Extrait de texte:

################

Mes dix ans me reviennent parfois avec toutes ses questions aussi bêtes que naïves sur ce monde d’adultes qui est le mien désormais et auquel je ne me fais toujours pas.

Pourquoi faut-il que nous remboursions la dette, papa ?

Papa n’est plus là pour répondre, ou bien il est trop las pour s’y aventurer avec son grand âge, tout juste arriverait-il à marmonner : « Oh tu sais de mon temps…», je suis assez grand pour comprendre tout seul, me dirait ma sœur, déjà grand-mère.

Oui mais voilà, je ne comprends pas !

Qui c’est qui a dépensé l’argent que l’on n’avait pas, si ce n’est pas mon père, ma mère qui ont toujours fait attention, un peu trop à mon goût, le découvert à la banque leur faisant autant peur que la prison, ma sœur unique, qui travaillait à la Samaritaine et qui arrivait à vivre avec les trois-quarts de son smic, le reste engraissant un livret A, un PEL, un CEL et un livret développement durable pour faire face à son avenir que quand elle sera mariée et qu’elle aura des enfants.

Quant à moi, je suis rentré dans la banque qui a vendu à ma sœur son livret A, son PEL, son CEL et son livret développement durable lui assurant que quand elle sera mariée ce sera mieux pour la maison, les travaux et la voiture de Fred, mon beauf. J’ai travaillé honnêtement pour un salaire honnête, j’ai emprunté et remboursé honnêtement, j’ai consommé avec cet argent honnête des produits honnêtes que vendaient des magasins honnêtes.

Alors quoi… pourquoi je dois rembourser la dette, moi ? Qui a emprunté des milliards si ce n’est pas moi ?

Un homme d’affaires au comptoir, surgissant de son journal, m’a interloqué :

« On est tous dans le même bus mon vieux ! »

################

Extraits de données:
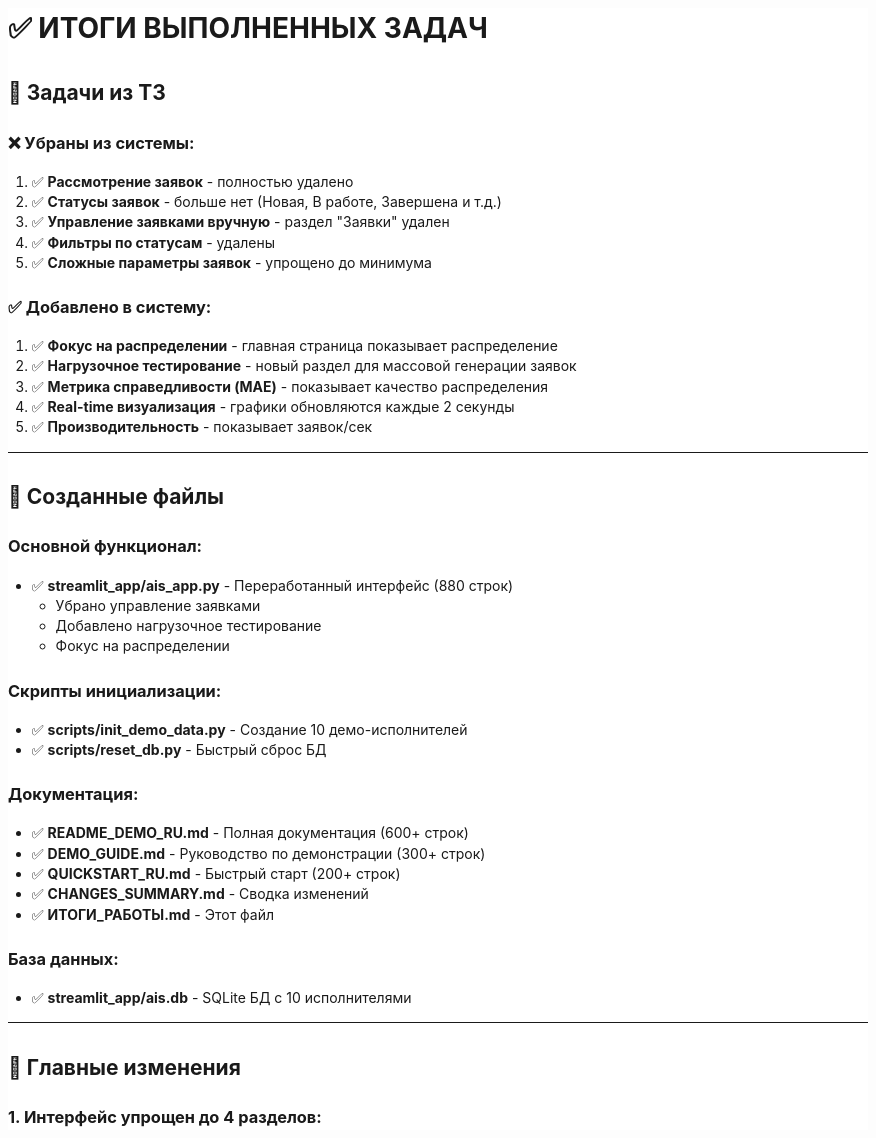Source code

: # ✅ ИТОГИ ВЫПОЛНЕННЫХ ЗАДАЧ

## 🎯 Задачи из ТЗ

### ❌ Убраны из системы:
1. ✅ **Рассмотрение заявок** - полностью удалено
2. ✅ **Статусы заявок** - больше нет (Новая, В работе, Завершена и т.д.)
3. ✅ **Управление заявками вручную** - раздел "Заявки" удален
4. ✅ **Фильтры по статусам** - удалены
5. ✅ **Сложные параметры заявок** - упрощено до минимума

### ✅ Добавлено в систему:
1. ✅ **Фокус на распределении** - главная страница показывает распределение
2. ✅ **Нагрузочное тестирование** - новый раздел для массовой генерации заявок
3. ✅ **Метрика справедливости (MAE)** - показывает качество распределения
4. ✅ **Real-time визуализация** - графики обновляются каждые 2 секунды
5. ✅ **Производительность** - показывает заявок/сек

---

## 📂 Созданные файлы

### Основной функционал:
- ✅ **streamlit_app/ais_app.py** - Переработанный интерфейс (880 строк)
  - Убрано управление заявками
  - Добавлено нагрузочное тестирование
  - Фокус на распределении

### Скрипты инициализации:
- ✅ **scripts/init_demo_data.py** - Создание 10 демо-исполнителей
- ✅ **scripts/reset_db.py** - Быстрый сброс БД

### Документация:
- ✅ **README_DEMO_RU.md** - Полная документация (600+ строк)
- ✅ **DEMO_GUIDE.md** - Руководство по демонстрации (300+ строк)
- ✅ **QUICKSTART_RU.md** - Быстрый старт (200+ строк)
- ✅ **CHANGES_SUMMARY.md** - Сводка изменений
- ✅ **ИТОГИ_РАБОТЫ.md** - Этот файл

### База данных:
- ✅ **streamlit_app/ais.db** - SQLite БД с 10 исполнителями

---

## 🎯 Главные изменения

### 1. Интерфейс упрощен до 4 разделов:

################

Énoncé 1: Dans le texte sur la dette, pourquoi les parents de la personne qui raconte ont-ils toujours fait attention à leur argent ? Répondez, s'il vous plaît, en une à trois phrases.
Énoncé 2: Reprenez les lignes des extraits de données depuis le début jusqu'à celle qui contient « ## 🎯 Задачи из ТЗ », incluse, en substituant « техзадания » à « ТЗ » sans rien modifier d'autre. Laissez les images de côté.

Zone de réponse 1: Ils ont toujours fait attention parce que le découvert à la banque leur faisait autant peur que la prison.

Zone de réponse 2:
Source code

: # ✅ ИТОГИ ВЫПОЛНЕННЫХ ЗАДАЧ

## 🎯 Задачи из техзадания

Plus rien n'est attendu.